━━━ MATERIAL TO PROCESS ━━━
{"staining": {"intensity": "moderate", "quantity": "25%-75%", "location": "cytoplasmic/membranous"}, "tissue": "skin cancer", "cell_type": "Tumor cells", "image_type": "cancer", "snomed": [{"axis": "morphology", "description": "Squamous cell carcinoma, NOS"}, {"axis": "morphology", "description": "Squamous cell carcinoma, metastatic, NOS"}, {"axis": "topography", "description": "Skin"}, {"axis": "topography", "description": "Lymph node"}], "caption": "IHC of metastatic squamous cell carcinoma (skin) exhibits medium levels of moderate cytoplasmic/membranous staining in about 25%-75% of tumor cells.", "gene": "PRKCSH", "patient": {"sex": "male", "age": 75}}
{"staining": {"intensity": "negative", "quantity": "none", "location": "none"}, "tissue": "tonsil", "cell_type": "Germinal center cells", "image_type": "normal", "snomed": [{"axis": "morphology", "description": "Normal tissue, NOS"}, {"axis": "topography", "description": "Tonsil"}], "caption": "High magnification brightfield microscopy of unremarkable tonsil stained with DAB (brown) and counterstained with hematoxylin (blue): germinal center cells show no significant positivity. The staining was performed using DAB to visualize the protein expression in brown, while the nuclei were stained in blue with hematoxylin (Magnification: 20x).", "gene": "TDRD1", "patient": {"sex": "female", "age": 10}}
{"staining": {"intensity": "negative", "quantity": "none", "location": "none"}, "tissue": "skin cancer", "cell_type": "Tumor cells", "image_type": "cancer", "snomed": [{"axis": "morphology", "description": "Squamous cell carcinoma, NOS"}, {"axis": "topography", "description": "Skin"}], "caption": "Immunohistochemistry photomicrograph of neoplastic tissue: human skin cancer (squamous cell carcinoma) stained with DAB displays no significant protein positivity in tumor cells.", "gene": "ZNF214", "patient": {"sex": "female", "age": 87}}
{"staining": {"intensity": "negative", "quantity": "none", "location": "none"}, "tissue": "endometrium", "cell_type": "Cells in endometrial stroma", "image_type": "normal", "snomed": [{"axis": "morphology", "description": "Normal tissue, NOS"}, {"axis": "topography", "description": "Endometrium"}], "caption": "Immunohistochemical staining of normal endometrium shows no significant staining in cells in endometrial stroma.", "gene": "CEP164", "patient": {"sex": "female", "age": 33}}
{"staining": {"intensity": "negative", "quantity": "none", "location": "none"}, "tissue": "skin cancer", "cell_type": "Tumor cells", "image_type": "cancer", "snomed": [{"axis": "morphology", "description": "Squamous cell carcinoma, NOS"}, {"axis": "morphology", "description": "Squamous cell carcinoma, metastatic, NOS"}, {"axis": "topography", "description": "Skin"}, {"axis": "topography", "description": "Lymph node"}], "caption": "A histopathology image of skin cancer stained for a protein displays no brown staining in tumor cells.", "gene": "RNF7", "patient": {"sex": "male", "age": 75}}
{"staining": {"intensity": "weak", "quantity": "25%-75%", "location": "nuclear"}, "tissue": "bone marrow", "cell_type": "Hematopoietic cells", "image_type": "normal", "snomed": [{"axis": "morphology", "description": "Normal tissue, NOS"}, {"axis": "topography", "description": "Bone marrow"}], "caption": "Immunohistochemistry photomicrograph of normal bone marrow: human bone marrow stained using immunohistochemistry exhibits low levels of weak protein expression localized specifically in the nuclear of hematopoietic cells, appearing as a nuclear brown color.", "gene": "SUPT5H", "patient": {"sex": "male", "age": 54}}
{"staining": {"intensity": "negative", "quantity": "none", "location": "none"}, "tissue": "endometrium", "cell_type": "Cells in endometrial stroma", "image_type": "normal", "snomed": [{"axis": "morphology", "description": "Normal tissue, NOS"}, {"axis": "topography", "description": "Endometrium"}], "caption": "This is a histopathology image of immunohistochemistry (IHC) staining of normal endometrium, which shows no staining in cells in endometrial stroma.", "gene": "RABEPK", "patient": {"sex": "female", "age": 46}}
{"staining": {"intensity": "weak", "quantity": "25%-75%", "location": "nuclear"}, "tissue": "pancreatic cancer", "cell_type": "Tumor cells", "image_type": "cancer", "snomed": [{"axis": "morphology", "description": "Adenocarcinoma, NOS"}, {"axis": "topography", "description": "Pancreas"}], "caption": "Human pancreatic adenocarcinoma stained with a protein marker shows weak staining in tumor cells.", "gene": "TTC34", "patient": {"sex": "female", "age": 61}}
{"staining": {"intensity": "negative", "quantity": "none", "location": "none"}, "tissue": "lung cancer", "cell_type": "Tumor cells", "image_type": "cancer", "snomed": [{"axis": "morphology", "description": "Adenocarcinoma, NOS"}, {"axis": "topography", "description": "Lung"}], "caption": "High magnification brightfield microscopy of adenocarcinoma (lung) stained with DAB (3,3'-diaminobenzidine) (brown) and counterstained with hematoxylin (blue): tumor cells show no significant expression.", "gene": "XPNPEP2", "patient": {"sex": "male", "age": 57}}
━━━
EXERCISE GOAL: Output all of the records, keeping every word exact.

SOLUTION FOR THIS EXERCISE:
{"staining": {"intensity": "moderate", "quantity": "25%-75%", "location": "cytoplasmic/membranous"}, "tissue": "skin cancer", "cell_type": "Tumor cells", "image_type": "cancer", "snomed": [{"axis": "morphology", "description": "Squamous cell carcinoma, NOS"}, {"axis": "morphology", "description": "Squamous cell carcinoma, metastatic, NOS"}, {"axis": "topography", "description": "Skin"}, {"axis": "topography", "description": "Lymph node"}], "caption": "IHC of metastatic squamous cell carcinoma (skin) exhibits medium levels of moderate cytoplasmic/membranous staining in about 25%-75% of tumor cells.", "gene": "PRKCSH", "patient": {"sex": "male", "age": 75}}
{"staining": {"intensity": "negative", "quantity": "none", "location": "none"}, "tissue": "tonsil", "cell_type": "Germinal center cells", "image_type": "normal", "snomed": [{"axis": "morphology", "description": "Normal tissue, NOS"}, {"axis": "topography", "description": "Tonsil"}], "caption": "High magnification brightfield microscopy of unremarkable tonsil stained with DAB (brown) and counterstained with hematoxylin (blue): germinal center cells show no significant positivity. The staining was performed using DAB to visualize the protein expression in brown, while the nuclei were stained in blue with hematoxylin (Magnification: 20x).", "gene": "TDRD1", "patient": {"sex": "female", "age": 10}}
{"staining": {"intensity": "negative", "quantity": "none", "location": "none"}, "tissue": "skin cancer", "cell_type": "Tumor cells", "image_type": "cancer", "snomed": [{"axis": "morphology", "description": "Squamous cell carcinoma, NOS"}, {"axis": "topography", "description": "Skin"}], "caption": "Immunohistochemistry photomicrograph of neoplastic tissue: human skin cancer (squamous cell carcinoma) stained with DAB displays no significant protein positivity in tumor cells.", "gene": "ZNF214", "patient": {"sex": "female", "age": 87}}
{"staining": {"intensity": "negative", "quantity": "none", "location": "none"}, "tissue": "endometrium", "cell_type": "Cells in endometrial stroma", "image_type": "normal", "snomed": [{"axis": "morphology", "description": "Normal tissue, NOS"}, {"axis": "topography", "description": "Endometrium"}], "caption": "Immunohistochemical staining of normal endometrium shows no significant staining in cells in endometrial stroma.", "gene": "CEP164", "patient": {"sex": "female", "age": 33}}
{"staining": {"intensity": "negative", "quantity": "none", "location": "none"}, "tissue": "skin cancer", "cell_type": "Tumor cells", "image_type": "cancer", "snomed": [{"axis": "morphology", "description": "Squamous cell carcinoma, NOS"}, {"axis": "morphology", "description": "Squamous cell carcinoma, metastatic, NOS"}, {"axis": "topography", "description": "Skin"}, {"axis": "topography", "description": "Lymph node"}], "caption": "A histopathology image of skin cancer stained for a protein displays no brown staining in tumor cells.", "gene": "RNF7", "patient": {"sex": "male", "age": 75}}
{"staining": {"intensity": "weak", "quantity": "25%-75%", "location": "nuclear"}, "tissue": "bone marrow", "cell_type": "Hematopoietic cells", "image_type": "normal", "snomed": [{"axis": "morphology", "description": "Normal tissue, NOS"}, {"axis": "topography", "description": "Bone marrow"}], "caption": "Immunohistochemistry photomicrograph of normal bone marrow: human bone marrow stained using immunohistochemistry exhibits low levels of weak protein expression localized specifically in the nuclear of hematopoietic cells, appearing as a nuclear brown color.", "gene": "SUPT5H", "patient": {"sex": "male", "age": 54}}
{"staining": {"intensity": "negative", "quantity": "none", "location": "none"}, "tissue": "endometrium", "cell_type": "Cells in endometrial stroma", "image_type": "normal", "snomed": [{"axis": "morphology", "description": "Normal tissue, NOS"}, {"axis": "topography", "description": "Endometrium"}], "caption": "This is a histopathology image of immunohistochemistry (IHC) staining of normal endometrium, which shows no staining in cells in endometrial stroma.", "gene": "RABEPK", "patient": {"sex": "female", "age": 46}}
{"staining": {"intensity": "weak", "quantity": "25%-75%", "location": "nuclear"}, "tissue": "pancreatic cancer", "cell_type": "Tumor cells", "image_type": "cancer", "snomed": [{"axis": "morphology", "description": "Adenocarcinoma, NOS"}, {"axis": "topography", "description": "Pancreas"}], "caption": "Human pancreatic adenocarcinoma stained with a protein marker shows weak staining in tumor cells.", "gene": "TTC34", "patient": {"sex": "female", "age": 61}}
{"staining": {"intensity": "negative", "quantity": "none", "location": "none"}, "tissue": "lung cancer", "cell_type": "Tumor cells", "image_type": "cancer", "snomed": [{"axis": "morphology", "description": "Adenocarcinoma, NOS"}, {"axis": "topography", "description": "Lung"}], "caption": "High magnification brightfield microscopy of adenocarcinoma (lung) stained with DAB (3,3'-diaminobenzidine) (brown) and counterstained with hematoxylin (blue): tumor cells show no significant expression.", "gene": "XPNPEP2", "patient": {"sex": "male", "age": 57}}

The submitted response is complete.